S'agissant de l'insertion professionnelle, les contrats d'intérim et les CDD ont été les premiers impactés par la crise. Ce sont souvent des contrats occupés par des jeunes. Ils sont privés de rémunération et, comme ils sont exclus du RSA, ils se retrouvent sans aucun moyen de subsistance.

La crise a aussi des impacts sur la situation des nouveaux diplômés, ce qui interroge d'autant plus que l'on perd en quittant le monde étudiant un certain nombre de soutiens tels que les bourses, des aides au logement, etc.

Le changement des règles de l'assurance chômage a été décalé, de même que la réforme de l'aide personnalisée au logement (APL) – mais elle risque de redevenir d'actualité prochainement ; en tout état de cause, il faut vraiment s'interroger sur l'impact que ces mesures produiront sur les jeunes, et les moins jeunes aussi d'ailleurs.

Concernant ces publics fragiles que sont les enfants et les jeunes en situation de handicap, notons la fermeture des établissements lors du confinement. Les prises en charge sont encore parfois compliquées ou réduites à cause des règles sanitaires. Il faut réfléchir aux conséquences de la crise, sur ces jeunes spécifiquement, pour leur développement et leur bien-être.

Le FFJ a évoqué la question des jeunes de l'ASE. Les sorties « sèches » à 18 ans de l'ASE ont été suspendues, ce qui a été salué par l'ensemble des acteurs. Il faudrait pérenniser cette mesure. Rappelons qu'un quart des personnes sans abri sont issues de l'aide sociale à l'enfance, ce qui doit nous interroger.

La problématique est assez proche pour les mineurs non accompagnés. Il faut d'abord s'assurer en cette rentrée de leur retour effectif dans les structures scolaires. Nous savons également que les dossiers de demande ont parfois été reportés. Les préfectures ont de vraies difficultés à prendre en compte les dossiers ; les files d'attente se sont allongées. Il faut donc s'assurer que ces mineurs sont bien accompagnés par des structures et qu'ils trouvent des solutions de logement, ce qui est tout de même le minimum.

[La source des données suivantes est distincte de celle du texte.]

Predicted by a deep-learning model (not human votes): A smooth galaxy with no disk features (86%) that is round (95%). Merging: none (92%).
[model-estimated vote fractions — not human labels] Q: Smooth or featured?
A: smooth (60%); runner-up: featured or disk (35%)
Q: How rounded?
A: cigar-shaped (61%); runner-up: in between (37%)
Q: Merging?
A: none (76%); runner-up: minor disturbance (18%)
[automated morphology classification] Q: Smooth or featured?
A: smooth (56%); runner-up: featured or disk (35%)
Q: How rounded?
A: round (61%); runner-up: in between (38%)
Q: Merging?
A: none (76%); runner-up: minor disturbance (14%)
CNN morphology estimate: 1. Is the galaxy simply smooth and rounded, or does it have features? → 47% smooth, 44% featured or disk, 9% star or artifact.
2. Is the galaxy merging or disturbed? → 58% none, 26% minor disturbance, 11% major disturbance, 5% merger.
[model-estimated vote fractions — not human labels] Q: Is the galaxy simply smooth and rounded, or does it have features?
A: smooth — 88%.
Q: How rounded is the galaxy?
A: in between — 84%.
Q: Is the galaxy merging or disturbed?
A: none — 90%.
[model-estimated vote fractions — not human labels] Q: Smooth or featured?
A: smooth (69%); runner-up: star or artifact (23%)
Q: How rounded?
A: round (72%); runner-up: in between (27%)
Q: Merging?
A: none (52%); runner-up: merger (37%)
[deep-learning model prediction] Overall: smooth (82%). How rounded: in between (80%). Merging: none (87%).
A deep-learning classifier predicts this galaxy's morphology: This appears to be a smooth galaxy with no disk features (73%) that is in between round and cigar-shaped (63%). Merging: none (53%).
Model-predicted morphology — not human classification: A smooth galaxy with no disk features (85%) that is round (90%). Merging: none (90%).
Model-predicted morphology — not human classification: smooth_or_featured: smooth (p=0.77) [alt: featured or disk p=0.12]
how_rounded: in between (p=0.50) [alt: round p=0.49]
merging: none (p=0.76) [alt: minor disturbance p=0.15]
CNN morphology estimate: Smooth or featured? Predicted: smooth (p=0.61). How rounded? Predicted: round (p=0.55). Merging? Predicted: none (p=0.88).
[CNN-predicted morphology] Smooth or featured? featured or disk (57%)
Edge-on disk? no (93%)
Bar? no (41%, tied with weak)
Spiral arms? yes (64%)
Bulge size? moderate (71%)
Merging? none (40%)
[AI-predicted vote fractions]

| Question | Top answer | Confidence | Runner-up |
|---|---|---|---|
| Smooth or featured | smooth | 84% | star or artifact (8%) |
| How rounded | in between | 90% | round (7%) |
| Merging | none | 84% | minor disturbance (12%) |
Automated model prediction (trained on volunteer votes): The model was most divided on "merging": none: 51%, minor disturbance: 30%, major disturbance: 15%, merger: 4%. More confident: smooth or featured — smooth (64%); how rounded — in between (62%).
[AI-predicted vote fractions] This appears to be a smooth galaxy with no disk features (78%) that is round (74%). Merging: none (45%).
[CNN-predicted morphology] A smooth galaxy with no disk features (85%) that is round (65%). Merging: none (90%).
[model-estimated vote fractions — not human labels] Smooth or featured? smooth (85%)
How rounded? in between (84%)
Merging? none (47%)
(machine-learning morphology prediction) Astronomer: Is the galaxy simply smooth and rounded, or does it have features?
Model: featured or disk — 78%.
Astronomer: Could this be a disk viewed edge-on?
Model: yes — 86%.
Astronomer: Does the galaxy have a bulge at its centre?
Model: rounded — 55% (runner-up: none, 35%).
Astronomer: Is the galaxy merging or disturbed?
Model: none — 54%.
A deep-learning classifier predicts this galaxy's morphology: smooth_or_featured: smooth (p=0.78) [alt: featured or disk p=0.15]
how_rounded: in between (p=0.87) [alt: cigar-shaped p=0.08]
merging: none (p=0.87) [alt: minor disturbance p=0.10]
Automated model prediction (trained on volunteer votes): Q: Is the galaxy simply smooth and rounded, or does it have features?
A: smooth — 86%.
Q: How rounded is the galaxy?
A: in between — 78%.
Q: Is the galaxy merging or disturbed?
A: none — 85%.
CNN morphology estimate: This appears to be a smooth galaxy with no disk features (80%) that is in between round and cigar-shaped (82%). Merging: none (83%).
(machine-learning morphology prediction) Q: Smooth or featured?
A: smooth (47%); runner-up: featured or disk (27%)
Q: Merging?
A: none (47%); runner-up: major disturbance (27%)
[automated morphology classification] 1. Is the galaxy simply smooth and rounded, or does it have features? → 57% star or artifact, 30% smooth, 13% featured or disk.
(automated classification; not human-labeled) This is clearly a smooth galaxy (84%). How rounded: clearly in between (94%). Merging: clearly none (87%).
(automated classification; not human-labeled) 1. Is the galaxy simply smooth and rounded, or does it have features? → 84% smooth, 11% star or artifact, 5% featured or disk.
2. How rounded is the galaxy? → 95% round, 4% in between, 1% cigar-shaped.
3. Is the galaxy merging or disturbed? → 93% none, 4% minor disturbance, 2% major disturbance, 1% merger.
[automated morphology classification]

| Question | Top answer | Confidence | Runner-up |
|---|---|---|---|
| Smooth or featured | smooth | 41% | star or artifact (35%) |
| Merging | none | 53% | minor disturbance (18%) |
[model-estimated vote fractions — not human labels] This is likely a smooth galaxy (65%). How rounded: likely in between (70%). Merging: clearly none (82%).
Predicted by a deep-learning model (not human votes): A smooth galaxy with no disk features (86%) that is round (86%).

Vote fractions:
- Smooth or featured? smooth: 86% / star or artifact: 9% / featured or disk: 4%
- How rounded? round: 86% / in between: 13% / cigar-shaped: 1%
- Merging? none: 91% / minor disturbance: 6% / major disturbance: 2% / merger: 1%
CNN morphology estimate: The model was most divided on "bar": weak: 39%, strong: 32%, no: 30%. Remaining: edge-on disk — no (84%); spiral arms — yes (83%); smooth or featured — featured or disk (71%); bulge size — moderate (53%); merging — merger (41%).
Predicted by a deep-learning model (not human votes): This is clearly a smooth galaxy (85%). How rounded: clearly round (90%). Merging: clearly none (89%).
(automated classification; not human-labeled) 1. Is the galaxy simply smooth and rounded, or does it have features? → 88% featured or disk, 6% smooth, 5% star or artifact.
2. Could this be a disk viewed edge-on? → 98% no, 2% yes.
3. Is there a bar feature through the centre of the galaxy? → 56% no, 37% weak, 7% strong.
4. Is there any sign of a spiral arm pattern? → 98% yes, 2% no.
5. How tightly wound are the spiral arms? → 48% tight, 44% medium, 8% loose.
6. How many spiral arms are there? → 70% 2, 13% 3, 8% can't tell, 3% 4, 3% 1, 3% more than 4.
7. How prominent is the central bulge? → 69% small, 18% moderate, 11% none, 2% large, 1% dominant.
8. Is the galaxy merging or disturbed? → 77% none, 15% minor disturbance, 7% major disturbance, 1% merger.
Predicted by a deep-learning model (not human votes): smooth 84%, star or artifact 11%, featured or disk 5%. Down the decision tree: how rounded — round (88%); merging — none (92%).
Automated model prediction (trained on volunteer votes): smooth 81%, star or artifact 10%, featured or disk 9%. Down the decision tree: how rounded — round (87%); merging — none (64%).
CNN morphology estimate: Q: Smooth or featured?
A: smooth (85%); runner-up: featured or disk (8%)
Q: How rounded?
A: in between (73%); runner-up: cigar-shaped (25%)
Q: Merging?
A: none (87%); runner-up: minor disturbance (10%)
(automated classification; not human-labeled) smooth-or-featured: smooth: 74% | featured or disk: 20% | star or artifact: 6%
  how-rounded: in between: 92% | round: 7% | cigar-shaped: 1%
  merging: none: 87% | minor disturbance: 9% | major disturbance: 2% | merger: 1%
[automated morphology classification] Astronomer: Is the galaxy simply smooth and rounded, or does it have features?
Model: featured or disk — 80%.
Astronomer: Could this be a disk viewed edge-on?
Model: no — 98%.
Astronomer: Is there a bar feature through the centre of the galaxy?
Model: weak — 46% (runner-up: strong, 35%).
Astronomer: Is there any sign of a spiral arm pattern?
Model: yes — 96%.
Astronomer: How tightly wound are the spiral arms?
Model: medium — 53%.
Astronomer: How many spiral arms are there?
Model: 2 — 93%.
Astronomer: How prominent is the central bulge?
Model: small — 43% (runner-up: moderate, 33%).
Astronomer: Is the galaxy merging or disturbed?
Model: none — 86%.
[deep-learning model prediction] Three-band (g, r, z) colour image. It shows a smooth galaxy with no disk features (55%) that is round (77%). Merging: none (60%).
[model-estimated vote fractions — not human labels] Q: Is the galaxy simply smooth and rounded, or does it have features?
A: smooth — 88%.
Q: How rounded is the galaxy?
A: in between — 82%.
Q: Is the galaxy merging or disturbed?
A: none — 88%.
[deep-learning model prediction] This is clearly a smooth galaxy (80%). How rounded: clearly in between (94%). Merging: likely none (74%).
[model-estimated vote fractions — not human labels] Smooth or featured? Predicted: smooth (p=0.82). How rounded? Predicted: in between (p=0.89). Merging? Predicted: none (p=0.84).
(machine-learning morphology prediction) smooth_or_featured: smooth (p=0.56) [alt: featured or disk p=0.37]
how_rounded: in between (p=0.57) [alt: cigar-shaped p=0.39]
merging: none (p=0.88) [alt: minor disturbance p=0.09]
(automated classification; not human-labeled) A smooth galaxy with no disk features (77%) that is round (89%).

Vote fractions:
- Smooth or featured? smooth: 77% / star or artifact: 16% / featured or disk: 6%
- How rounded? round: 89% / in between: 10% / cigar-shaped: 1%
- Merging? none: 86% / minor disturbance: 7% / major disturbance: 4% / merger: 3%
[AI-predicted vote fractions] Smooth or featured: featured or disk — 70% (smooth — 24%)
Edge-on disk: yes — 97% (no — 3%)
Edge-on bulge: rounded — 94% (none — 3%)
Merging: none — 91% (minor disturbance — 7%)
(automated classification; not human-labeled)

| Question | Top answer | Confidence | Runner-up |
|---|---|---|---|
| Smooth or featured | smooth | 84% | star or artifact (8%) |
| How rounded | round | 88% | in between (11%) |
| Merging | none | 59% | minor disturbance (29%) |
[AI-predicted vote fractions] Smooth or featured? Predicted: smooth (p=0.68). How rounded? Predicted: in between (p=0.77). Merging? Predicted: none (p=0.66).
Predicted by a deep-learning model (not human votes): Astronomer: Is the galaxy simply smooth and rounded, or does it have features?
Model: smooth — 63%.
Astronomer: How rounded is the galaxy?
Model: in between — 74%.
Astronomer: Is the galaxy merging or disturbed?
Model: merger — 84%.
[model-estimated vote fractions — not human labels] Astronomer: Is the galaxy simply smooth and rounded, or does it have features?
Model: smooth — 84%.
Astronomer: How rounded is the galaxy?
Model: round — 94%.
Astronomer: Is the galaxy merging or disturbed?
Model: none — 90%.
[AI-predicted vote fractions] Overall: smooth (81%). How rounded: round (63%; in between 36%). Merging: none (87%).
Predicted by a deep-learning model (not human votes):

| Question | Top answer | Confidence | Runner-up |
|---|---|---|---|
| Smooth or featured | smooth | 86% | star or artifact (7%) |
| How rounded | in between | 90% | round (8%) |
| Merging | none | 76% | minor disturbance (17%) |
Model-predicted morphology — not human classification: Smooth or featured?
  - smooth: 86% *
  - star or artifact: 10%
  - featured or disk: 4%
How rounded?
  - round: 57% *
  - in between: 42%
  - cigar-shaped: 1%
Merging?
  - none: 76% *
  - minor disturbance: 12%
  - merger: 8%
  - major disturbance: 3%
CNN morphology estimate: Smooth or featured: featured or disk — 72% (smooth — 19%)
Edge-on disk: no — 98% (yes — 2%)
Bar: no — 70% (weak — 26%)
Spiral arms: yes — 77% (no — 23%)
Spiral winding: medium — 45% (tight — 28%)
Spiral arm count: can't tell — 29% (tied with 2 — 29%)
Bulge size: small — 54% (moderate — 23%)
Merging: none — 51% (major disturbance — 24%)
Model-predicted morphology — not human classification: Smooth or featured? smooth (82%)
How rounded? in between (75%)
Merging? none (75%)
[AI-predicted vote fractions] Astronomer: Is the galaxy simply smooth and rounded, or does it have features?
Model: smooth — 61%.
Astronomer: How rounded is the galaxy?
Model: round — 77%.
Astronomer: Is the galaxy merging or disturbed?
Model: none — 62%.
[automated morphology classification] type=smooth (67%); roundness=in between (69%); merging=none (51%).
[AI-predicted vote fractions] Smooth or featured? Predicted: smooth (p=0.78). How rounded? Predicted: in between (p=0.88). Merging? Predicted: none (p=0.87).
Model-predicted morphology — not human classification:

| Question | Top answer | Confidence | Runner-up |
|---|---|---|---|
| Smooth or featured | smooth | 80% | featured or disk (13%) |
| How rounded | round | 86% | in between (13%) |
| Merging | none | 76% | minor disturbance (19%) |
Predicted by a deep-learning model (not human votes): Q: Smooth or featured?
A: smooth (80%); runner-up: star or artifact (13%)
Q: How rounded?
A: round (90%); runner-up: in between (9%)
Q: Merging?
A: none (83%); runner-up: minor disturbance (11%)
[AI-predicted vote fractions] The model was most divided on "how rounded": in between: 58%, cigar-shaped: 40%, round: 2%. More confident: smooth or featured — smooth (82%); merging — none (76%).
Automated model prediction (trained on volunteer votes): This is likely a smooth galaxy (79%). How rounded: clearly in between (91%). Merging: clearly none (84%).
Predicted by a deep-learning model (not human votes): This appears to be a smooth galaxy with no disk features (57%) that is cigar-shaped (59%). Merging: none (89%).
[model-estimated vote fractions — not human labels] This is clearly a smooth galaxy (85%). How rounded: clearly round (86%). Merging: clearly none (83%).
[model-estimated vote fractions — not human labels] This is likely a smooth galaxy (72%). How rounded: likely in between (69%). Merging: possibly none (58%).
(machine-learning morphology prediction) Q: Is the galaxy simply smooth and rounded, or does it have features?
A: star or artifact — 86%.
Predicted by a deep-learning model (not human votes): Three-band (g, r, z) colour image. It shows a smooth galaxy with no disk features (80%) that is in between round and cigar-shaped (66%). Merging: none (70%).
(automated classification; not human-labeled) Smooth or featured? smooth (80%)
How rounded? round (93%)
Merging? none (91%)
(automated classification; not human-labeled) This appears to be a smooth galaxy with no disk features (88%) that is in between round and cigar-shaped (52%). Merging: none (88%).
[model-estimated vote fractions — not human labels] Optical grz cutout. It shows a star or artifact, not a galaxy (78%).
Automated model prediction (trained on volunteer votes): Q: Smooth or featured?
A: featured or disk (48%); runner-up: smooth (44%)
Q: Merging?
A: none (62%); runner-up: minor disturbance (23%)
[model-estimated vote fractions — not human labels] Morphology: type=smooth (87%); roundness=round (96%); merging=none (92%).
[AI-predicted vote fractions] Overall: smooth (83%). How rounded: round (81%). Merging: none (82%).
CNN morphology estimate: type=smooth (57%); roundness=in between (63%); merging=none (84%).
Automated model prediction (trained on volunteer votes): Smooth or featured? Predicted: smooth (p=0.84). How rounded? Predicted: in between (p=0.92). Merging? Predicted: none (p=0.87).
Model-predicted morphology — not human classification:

Les deux grands enjeux sont donc la question financière et économique d'une part, le soutien et l'accompagnement de l'autre. La crise oblige à sortir de la question des dispositifs pour aller vers une logique de droits. Ce n'est pas nouveau. Le Commissariat général au plan disait dès 2001 dans le rapport Charvet qu'il fallait changer de logique en arrêtant de considérer le jeune entre 18 et 25 ans comme un enfant devant être pris en charge par sa famille, et en le traitant comme un citoyen à part entière. Un certain nombre de familles n'ont plus la capacité d'accompagner ces jeunes du fait de la crise, il faut donc absolument reconsidérer la situation, proposer un droit à la formation et à l'éducation et, plus globalement, aller vers une logique de droits pour faire entrer les jeunes dans la solidarité nationale.

Sur la question du soutien et de l'accompagnement des jeunes dans leurs difficultés, mais aussi dans leurs aspirations et leurs capacités à être des acteurs de la société, nous avons besoin de personnes pour accompagner les jeunes et les enfants en difficulté, pour les entendre, les prendre en compte de manière systémique dans l'ensemble des problématiques qu'ils rencontrent. Il faut permettre à tous les jeunes d'être acteurs de notre société. Les organisations de jeunes ou d'éducation populaire ont été délaissées ces dernières années. Elles rencontrent pour certaines de véritables difficultés économiques et ne sont plus présentes sur certains territoires. Il faut en faire un levier, car elles peuvent être très efficaces pour recréer du lien entre les jeunes et notre République.